Lalelerle dolu olan bahçesini suluyordu. O kadar güzellerdi ki!
Eğilip birini kokladı. Çok güzel korkuyorlardı. Mutlulukla gülümsedi. Hayatını seviyordu. Küçük bahçesini, tuvallerle dolu pembe-beyaz odasını, neşeli anne ve babasını... Arkadaşlarını, sevgilisini... Kendiyle ilgili olan her şey mükemmel ve kusursuzdu.
Bu hayatı sevmemek için tek bir neden bile yoktu!
Kendini de seviyordu. Çünkü o kusursuzdu. Sarı ipek gibi saçları, denizler kadar mavi gözleri, kusursuz fiziği, kalp şeklinde dudakları, bembeyaz bir ten vardı.

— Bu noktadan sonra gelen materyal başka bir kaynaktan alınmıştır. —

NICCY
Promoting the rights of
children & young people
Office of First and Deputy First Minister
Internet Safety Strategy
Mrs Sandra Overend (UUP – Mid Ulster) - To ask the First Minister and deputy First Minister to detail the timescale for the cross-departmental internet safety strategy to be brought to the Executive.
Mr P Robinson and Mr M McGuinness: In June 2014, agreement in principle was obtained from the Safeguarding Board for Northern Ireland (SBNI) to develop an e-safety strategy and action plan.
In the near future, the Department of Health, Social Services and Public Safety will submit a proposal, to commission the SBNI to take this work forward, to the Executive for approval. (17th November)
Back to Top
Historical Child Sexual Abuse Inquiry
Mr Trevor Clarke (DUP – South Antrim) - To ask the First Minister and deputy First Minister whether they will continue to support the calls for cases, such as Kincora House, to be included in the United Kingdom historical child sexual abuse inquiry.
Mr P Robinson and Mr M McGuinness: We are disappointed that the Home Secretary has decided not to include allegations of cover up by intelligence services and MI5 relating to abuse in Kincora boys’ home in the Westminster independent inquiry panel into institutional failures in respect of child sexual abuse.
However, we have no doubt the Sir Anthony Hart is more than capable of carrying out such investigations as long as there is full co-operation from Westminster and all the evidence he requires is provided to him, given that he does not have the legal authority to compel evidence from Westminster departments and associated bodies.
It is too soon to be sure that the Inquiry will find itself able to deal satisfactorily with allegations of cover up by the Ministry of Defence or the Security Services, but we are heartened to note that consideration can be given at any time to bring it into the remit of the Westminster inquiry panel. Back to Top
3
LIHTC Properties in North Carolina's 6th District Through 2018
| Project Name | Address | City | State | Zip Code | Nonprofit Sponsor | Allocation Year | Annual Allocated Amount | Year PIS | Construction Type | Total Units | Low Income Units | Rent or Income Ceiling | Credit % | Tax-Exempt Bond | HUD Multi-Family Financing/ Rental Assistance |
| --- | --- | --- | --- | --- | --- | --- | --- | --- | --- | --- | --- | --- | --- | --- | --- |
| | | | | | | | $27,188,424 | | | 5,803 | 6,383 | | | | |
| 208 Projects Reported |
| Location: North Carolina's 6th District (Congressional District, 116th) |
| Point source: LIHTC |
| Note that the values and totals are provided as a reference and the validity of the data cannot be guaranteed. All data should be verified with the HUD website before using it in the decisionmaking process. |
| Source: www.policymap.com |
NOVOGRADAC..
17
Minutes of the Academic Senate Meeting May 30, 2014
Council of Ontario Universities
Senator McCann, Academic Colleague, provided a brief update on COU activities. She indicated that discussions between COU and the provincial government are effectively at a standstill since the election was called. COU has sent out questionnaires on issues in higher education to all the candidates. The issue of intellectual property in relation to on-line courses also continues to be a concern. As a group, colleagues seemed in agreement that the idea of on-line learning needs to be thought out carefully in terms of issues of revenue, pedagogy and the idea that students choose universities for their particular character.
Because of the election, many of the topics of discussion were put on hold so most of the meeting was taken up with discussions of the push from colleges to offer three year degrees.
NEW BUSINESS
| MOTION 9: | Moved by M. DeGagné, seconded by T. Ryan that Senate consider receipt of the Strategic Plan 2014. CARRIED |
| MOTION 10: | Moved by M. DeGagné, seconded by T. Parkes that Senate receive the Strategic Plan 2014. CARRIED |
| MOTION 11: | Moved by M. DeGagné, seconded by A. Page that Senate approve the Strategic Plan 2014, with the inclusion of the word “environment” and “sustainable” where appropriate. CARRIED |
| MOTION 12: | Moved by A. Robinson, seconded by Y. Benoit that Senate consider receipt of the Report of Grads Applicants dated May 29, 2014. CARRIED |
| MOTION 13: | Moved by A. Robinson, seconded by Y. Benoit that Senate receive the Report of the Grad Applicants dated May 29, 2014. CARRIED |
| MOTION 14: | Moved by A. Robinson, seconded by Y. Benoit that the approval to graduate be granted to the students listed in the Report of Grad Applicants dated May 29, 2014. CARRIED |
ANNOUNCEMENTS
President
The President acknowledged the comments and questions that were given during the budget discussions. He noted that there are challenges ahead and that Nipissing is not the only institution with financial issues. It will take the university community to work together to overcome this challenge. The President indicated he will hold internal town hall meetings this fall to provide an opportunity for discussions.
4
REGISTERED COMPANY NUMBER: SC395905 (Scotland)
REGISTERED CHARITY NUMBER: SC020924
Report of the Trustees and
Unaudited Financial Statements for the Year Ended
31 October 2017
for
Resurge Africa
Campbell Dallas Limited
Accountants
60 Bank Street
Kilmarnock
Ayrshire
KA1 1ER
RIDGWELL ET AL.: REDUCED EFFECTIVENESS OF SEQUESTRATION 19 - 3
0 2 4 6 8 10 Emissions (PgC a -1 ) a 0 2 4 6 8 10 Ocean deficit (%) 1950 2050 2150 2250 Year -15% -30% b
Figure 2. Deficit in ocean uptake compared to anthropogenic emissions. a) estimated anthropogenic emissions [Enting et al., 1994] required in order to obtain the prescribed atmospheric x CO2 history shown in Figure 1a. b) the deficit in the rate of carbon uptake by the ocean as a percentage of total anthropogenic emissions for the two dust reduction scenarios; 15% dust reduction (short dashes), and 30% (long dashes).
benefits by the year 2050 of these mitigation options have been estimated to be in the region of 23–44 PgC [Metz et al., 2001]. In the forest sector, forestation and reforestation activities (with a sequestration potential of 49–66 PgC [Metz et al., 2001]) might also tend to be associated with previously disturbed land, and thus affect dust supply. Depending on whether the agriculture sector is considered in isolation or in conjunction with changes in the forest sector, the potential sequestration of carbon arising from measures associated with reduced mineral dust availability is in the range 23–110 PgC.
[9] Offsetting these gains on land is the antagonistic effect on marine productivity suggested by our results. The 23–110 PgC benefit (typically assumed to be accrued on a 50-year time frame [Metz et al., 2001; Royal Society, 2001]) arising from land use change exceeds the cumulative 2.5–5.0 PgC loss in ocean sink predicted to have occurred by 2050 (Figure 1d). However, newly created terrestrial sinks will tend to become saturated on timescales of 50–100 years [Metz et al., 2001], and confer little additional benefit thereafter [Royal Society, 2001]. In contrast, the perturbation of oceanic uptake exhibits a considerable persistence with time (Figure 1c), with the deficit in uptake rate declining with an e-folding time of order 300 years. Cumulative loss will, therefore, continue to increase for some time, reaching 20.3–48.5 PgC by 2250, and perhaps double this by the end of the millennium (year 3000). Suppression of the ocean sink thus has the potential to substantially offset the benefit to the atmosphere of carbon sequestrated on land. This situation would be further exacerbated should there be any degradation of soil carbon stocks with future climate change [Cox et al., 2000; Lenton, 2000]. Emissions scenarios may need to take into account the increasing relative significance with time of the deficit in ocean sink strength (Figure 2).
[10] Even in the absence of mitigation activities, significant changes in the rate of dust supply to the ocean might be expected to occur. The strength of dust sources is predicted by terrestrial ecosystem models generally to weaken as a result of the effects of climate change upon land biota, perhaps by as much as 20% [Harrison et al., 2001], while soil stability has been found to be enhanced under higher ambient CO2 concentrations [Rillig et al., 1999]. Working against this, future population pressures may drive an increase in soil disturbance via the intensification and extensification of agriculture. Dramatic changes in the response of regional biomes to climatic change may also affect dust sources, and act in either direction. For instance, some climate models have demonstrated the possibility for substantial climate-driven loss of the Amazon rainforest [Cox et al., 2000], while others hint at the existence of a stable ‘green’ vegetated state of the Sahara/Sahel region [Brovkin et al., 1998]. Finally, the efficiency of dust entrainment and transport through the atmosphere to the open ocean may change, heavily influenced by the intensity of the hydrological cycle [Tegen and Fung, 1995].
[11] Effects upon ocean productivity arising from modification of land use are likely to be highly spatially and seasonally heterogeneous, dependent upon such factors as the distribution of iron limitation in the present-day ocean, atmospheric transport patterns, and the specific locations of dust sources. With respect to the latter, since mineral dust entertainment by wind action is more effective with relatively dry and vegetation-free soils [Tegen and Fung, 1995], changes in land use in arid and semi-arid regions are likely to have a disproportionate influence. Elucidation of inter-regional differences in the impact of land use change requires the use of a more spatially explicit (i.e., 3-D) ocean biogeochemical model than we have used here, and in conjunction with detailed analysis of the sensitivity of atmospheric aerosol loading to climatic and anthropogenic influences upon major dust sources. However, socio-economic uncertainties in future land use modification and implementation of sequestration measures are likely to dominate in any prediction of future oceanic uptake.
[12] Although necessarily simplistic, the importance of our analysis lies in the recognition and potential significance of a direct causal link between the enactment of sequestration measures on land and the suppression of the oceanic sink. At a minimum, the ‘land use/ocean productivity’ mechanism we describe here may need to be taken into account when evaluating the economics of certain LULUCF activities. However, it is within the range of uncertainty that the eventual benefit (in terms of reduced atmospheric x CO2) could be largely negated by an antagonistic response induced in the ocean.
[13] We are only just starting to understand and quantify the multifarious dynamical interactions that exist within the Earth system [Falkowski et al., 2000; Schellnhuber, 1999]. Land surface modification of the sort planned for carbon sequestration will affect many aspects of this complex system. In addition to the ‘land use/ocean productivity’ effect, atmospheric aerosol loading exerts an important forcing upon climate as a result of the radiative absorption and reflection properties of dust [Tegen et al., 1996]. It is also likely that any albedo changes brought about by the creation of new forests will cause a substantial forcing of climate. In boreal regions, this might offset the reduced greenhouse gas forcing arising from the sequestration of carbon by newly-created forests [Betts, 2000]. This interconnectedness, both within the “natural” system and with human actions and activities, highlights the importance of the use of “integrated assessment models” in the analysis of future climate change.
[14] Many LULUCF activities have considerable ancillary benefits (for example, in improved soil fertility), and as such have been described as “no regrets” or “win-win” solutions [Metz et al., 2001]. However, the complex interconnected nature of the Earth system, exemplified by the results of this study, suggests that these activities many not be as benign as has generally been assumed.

Sevilmemek onun için imkansızdı.
O her şeyin daima en iyisini hak ediyordu. Yani, en azından o öyle düşünüyordu. Kusursuz bir şehirde, kusursuz bir aileye, kusursuz arkadaşlara, kusursuz bir sevgiliye sahipti.
Hayatını çok seviyordu.
Zaten sevmemesi içinde tek bir neden bile yoktu. Eve girip üzerini değiştirdi. Aşağı inerek akşam yemeği için yemek masasına oturdu.
"Merhaba!"
"Merhaba, günışığım!" dedi coşkuyla annesi.
"Merhaba, hayatım!" dedi babası gülümseyerek. Memnunca tebessüm edip yemeğini yedi ve odasına çekildi.
ŞİMDİ OKUDUĞUN
Her Ev Laleli Porselenden
ParanormalBurada her şey güzeldir. Herkes işinden memnun ve başarılıdır. Kimse mutsuz değildir. Kimse birbirini kırmaz. Hırsızlık yoktur, gece kilitlenmez kapılar. Kimse kıskanç, kibirli, öfkeli değildir. Eşyalar, sahip olunanlar kıskanılmaz. Kimse birbirini...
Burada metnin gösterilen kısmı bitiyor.